Of course, the present invention is not limited to the above embodiments (
For example, an embodiment is also possible in which either the discharge pressure or the suction pressure is supplied to the re-control pressure chamber St, 32 by switching control of a solenoid valve based on a suction pressure detection signal reflecting the cooling load.

[Effects of the Invention] As described in detail above, the present invention switches and supplies either the discharge refrigerant gas pressure or the suction refrigerant gas pressure using the control valve mechanism based on the information on the suction refrigerant gas pressure before throttling. Since the bypass opening/closing mechanism and the suction throttling mechanism are controlled in conjunction with each other, the throttling operation of the bypass opening/closing mechanism and the opening/closing operation of the bypass opening/closing mechanism are performed reliably and with high precision, thereby achieving an appropriate variable effect over the entire rotation speed range. It has the excellent effect of stably achieving the following.

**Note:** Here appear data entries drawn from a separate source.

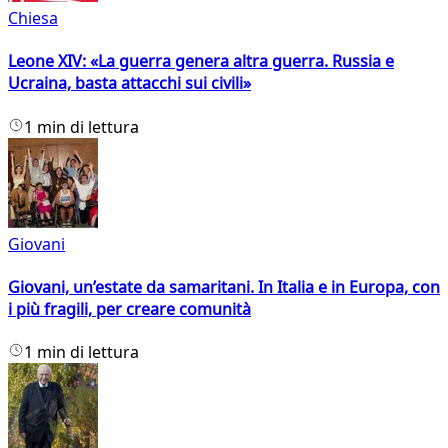
Chiesa
Leone XIV: «La guerra genera altra guerra. Russia e
Ucraina, basta attacchi sui civili»
1 min di lettura
Giovani
Giovani, un’estate da samaritani. In Italia e in Europa, con
i più fragili, per creare comunità
1 min di lettura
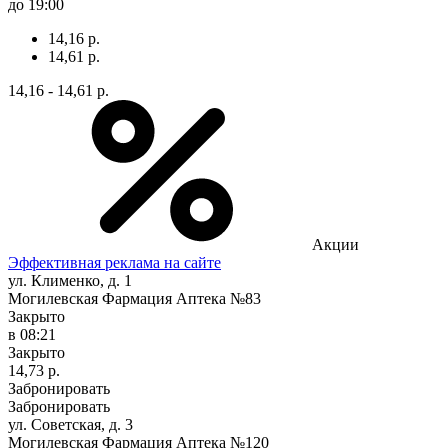
до 19:00
14,16 р.
14,61 р.
14,16 - 14,61 р.
Акции
Эффективная реклама на сайте
ул. Клименко, д. 1
Могилевская Фармация Аптека №83
Закрыто
в 08:21
Закрыто
14,73 р.
Забронировать
Забронировать
ул. Советская, д. 3
Могилевская Фармация Аптека №120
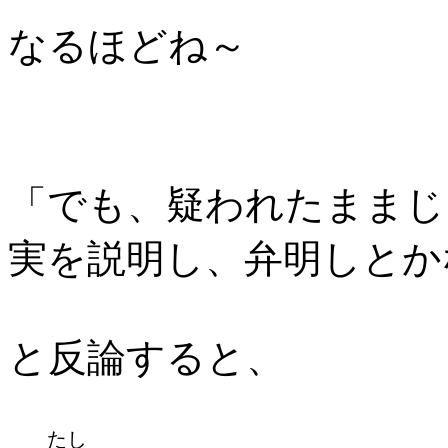
なるほどね～
「でも、疑われたままじ
実を説明し、弁明しとか
と反論すると、
たし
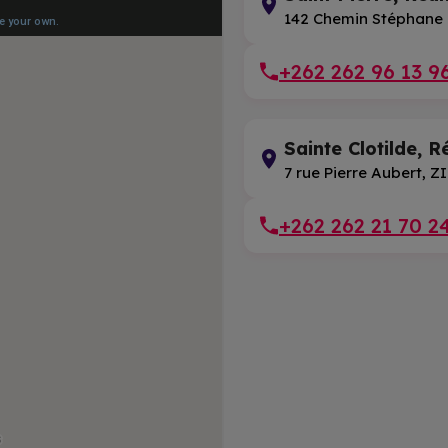
142 Chemin Stéphane 
+262 262 96 13 9
Sainte Clotilde, R
7 rue Pierre Aubert, 
+262 262 21 70 2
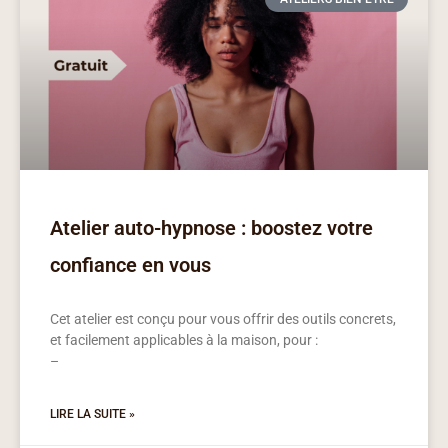
Atelier auto-hypnose : boostez votre
confiance en vous
Cet atelier est conçu pour vous offrir des outils concrets,
et facilement applicables à la maison, pour :​
–
LIRE LA SUITE »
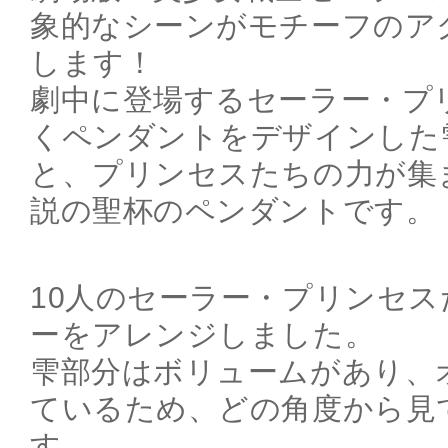
象的なシーンがモチーフのア
します！
劇中に登場するセーラー・プ
くペンダントをデザインした
と、プリンセスたちの力が集
説の聖杯のペンダントです。
10人のセーラー・プリンセ
ーをアレンジしました。
雫部分はボリュームがあり、
ているため、どの角度から見
す。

[Brief explanation of the drawing]

The drawings show an embodiment embodying the present invention, and FIG. 1 is a side sectional view, and FIG. 2 is a sectional view taken along the line A--A in FIG. 1. Fixed scroll 9, base wall 9a, ports 9c and 9d forming a bypass passage, intermediate pressure chamber 2a, throttle spool 16 and control pressure chamber S1 forming a suction throttle mechanism, opening/closing spool 18 forming a bypass opening/closing mechanism. and control pressure chamber S2
, control valve mechanism 21, and closed space P.

Claims (1)

[Claims] 1. In a scroll compressor that forms a closed space whose volume decreases based on the revolution of the movable scroll between a fixed scroll and a movable scroll that faces the fixed scroll and revolves non-rotatably, the refrigerant gas is introduced into the compressor. A suction throttling mechanism that can change the passage cross-sectional area using the refrigerant gas pressure is interposed on the introduction passage for introducing the gas, and a sealing mechanism that moves to the starting end of the spiral part erected on the base end wall of both scrolls is installed. A bypass passage is provided to connect the space volume decreasing area and the suction pressure area through the base end wall of the fixed scroll, and a bypass opening/closing mechanism is provided on the bypass passage that can open and close the bypass passage using refrigerant gas pressure. A variable capacity mechanism for a scroll compressor in which the movement of a bypass opening/closing mechanism and a suction throttling mechanism is controlled by a control valve that responds to the suction refrigerant gas pressure before throttling.